A delicadeza da estrela da morte
Outro filme para nos confrontar (ou reconfortar) perante a aceitação da morte, logo depois de Blackbird - A Despedida, de Roger Michell. Harry Macqueen, cineasta britânico, assina esta história sobre um casal de dois homens a lidar com uma doença terminal de um deles. Tusker e Sam, um americano e um inglês. Tusker é escritor e é aquele a quem foi diagnosticada demência severa precoce, enquanto Sam é um reputado pianista que jurou cuidar do seu companheiro. Numa viagem de autocaravana pela paisagem rural inglesa, este casal tenta encontrar um sentido para a tragédia, ao mesmo tempo que visitam a família numa espécie de despedida. Para Tusker a decisão de não deixar a doença prosseguir é inabalável, a eutanásia é o seu objetivo. Durante a viagem somos testemunhas de pequenos avanços dos sintomas. Enquanto isso, Sam, apesar de prometer acatar a decisão do companheiro, tenta agarrar-se ao presente com todas as forças que tem.

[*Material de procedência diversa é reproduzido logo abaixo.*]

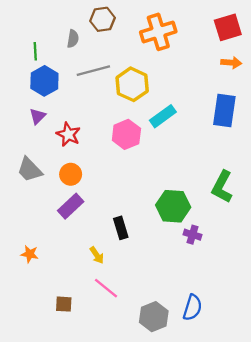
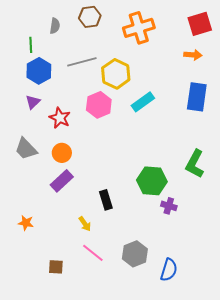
gray semicircle: (73, 39) -> (55, 26), moved
orange arrow: (231, 63) -> (193, 55), moved
pink hexagon: (126, 134) -> (99, 105), moved
gray hexagon: (154, 317) -> (135, 254), moved

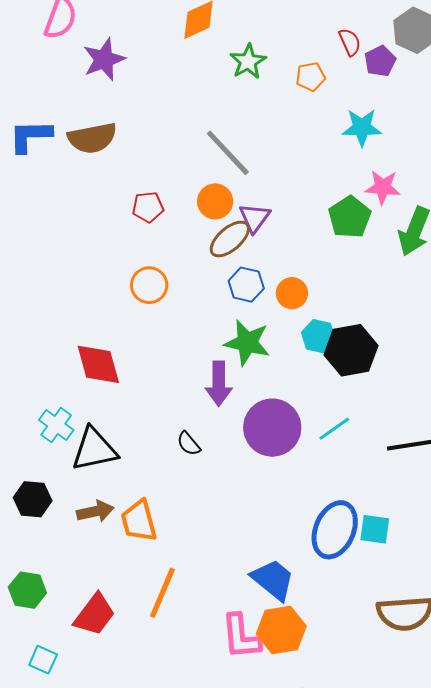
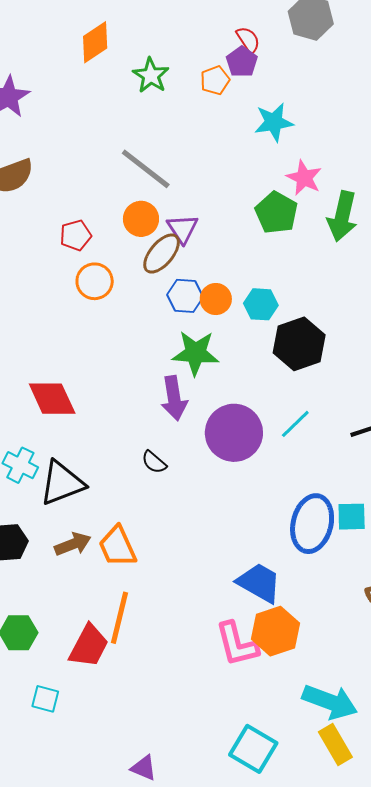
purple pentagon: (380, 61) -> (242, 62), moved
pink star: (383, 187) -> (304, 178), turned 30
orange circle: (149, 285) -> (95, 281), moved
orange circle: (292, 293) -> (216, 299), moved
cyan hexagon: (318, 336) -> (261, 304), moved
orange line: (162, 593) -> (120, 618), moved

A grande vitória desta pequena produção britânica é não fazer bandeira em assumir a meia-idade destes homens como "tema", interpretados sublimemente por Stanley Tucci e Colin Firth. Não é todos os dias que temos um poster com dois homens gay de meia-idade num filme que lida com questões de demência. Supernova, felizmente, é mais uma história de amor. Um conto de amor incondicional que relata os pequenos nadas e silêncios de uma relação de 20 anos, entre cumplicidades, gestos de ternura e desentendimentos de rotina.
Supernova é também sobre fazermos o luto ou não de quem ainda está vivo. Uma odisseia sobre a maneira como poderá ser digna uma despedida da vida. Apesar do seu tom muito pesado e duro, é ainda um filme que não procura empolar nada a vertente trágica. Nesse sentido, as suas coordenadas melodramáticas parecem até sugerir uma suavidade de tom. Harry Maqueen denota ser um cineasta que aposta em efeitos de contenção e no poder de diálogos concisos e realistas. Não é, portanto, a escola do "filme de doença" para nos fazer ter pena das personagens, neste casal interessa-nos sempre mais as questões relacionadas com as suas memórias e a forma como amamos ou nos fechamos nas nossas dores. Além do mais, os tempos dramáticos são muito peculiares e em sintonia com a própria respiração pausada dos atores. Stanley Tucci não força nada e Colin Firth é de uma secura que inclui uma sofisticação muito rara. E é aí que este "derrama-lágrimas", o chamado tearjerker, mostra a tal contenção, chegando muitas vezes a ter uma elevação ética muito acima da média.
Mesmo falando da doença e dos seus efeitos devastadores em quem a sofre e nos que convivem indiretamente com ela, Supernova nunca perde a sua delicadeza melodramática. É claro que nos põe em sentido com a finitude dos nossos dias, mas também tem qualquer coisa que nos apazigua. E se é verdade que Sam e Tusker ao olharem para as estrelas estão a refletir sobre as grandes questões, é na sua singeleza das pequenas coisas, como um mero abraço ou carícia, que encontram o equilíbrio da vida perante a morte. Um filme cósmico pode ser assim... A vida e a morte estão aqui tão próximas.